*** STUDY MATERIAL

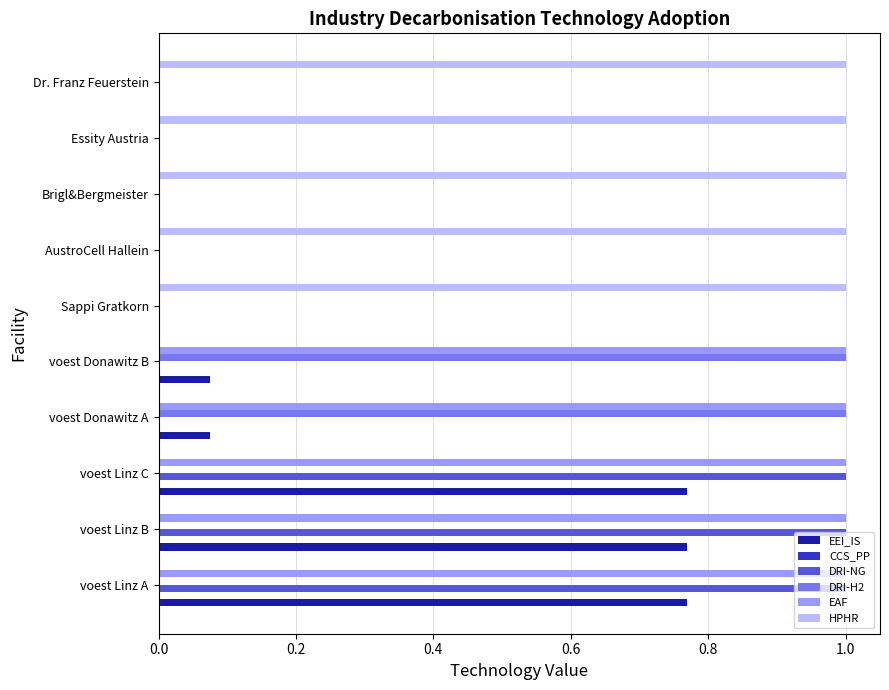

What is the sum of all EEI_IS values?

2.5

******
*** STUDY MATERIAL

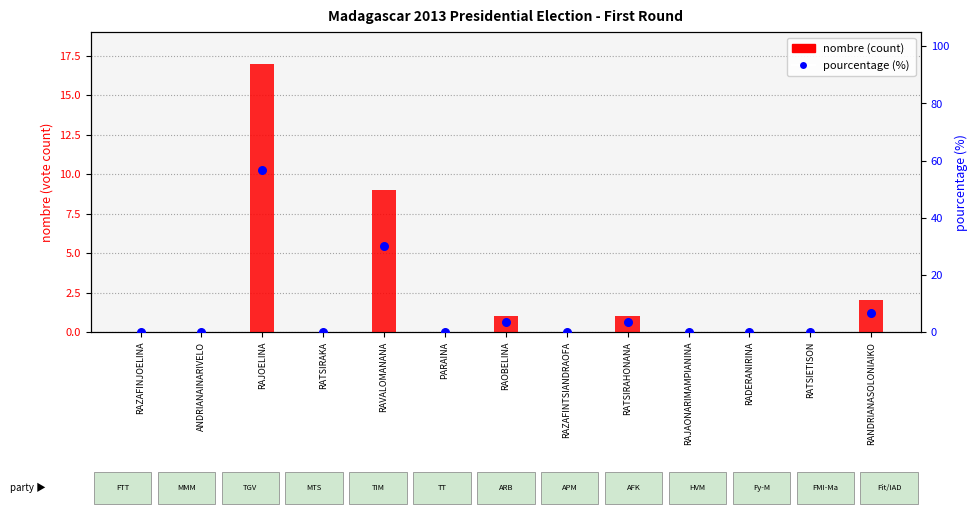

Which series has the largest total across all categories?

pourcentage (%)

******
*** STUDY MATERIAL

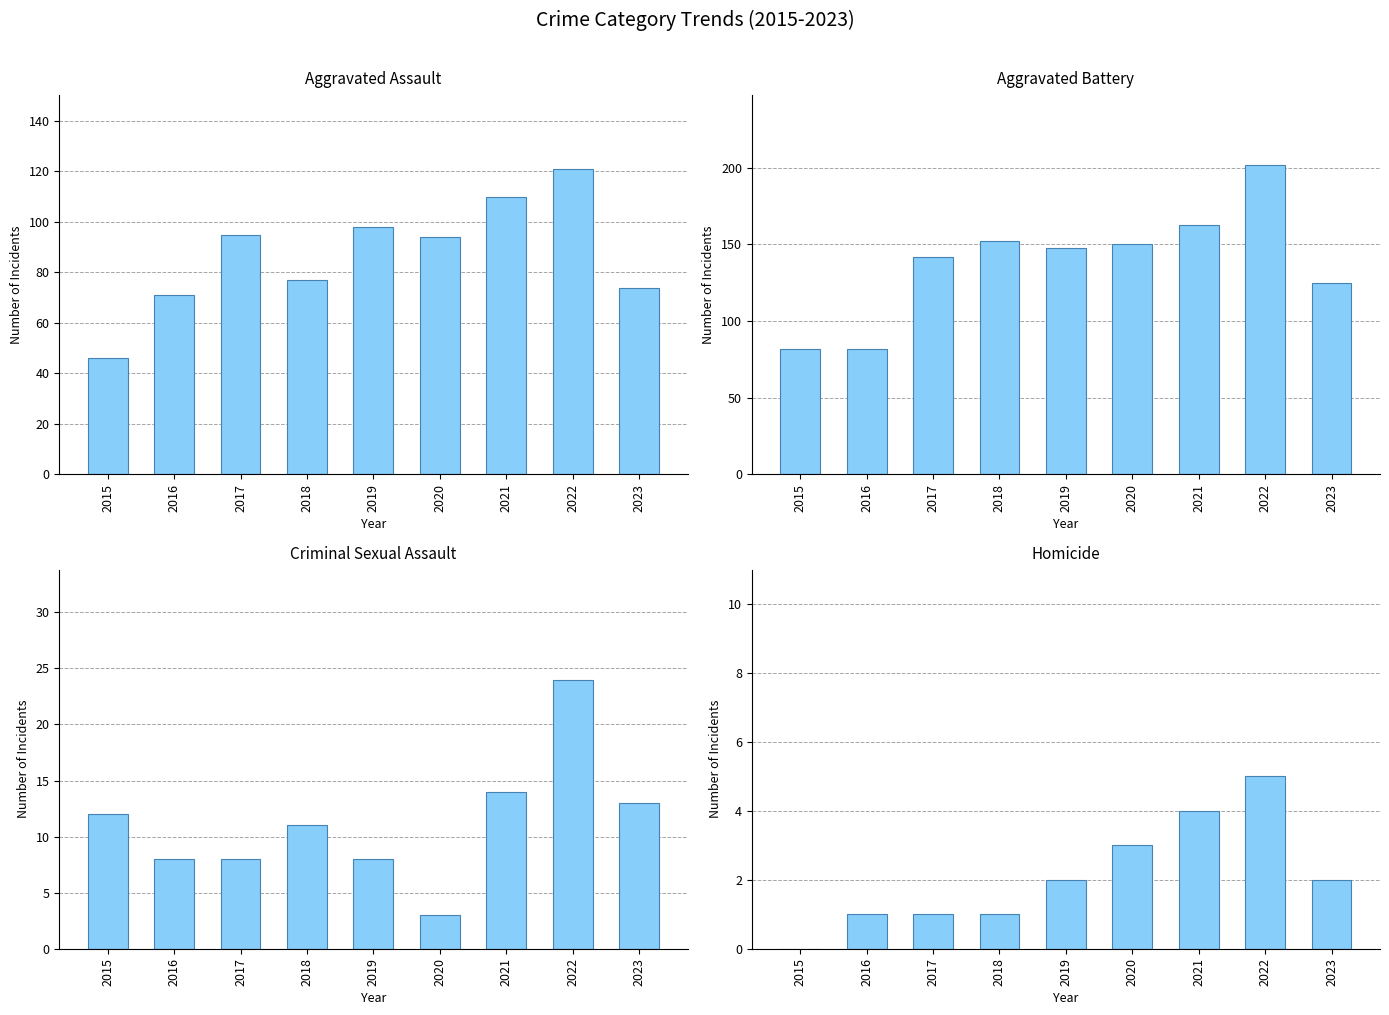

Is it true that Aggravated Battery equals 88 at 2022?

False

******

> [WRITTEN TASK]: Select every line of the rows above that contains the string "Aggravated", and copy each one unchanged.

> [ANSWER TO THIS PROBLEM]:
Is it true that Aggravated Battery equals 88 at 2022?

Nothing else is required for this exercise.